• _Task statement_: Go line by line through the data below, counting each one that has "left", and give the final count only.

• _Information supplied_:
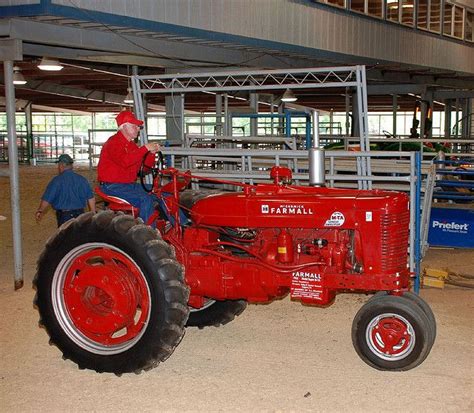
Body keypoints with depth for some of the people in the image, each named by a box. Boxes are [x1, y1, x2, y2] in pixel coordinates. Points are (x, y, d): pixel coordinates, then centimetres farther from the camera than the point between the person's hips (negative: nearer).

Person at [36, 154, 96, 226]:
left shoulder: (57, 180, -9)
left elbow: (46, 200, -5)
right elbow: (91, 199, 5)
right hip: (80, 215, 4)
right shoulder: (82, 179, 3)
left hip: (64, 216, -4)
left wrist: (40, 211, 13)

• _Answer area_: 4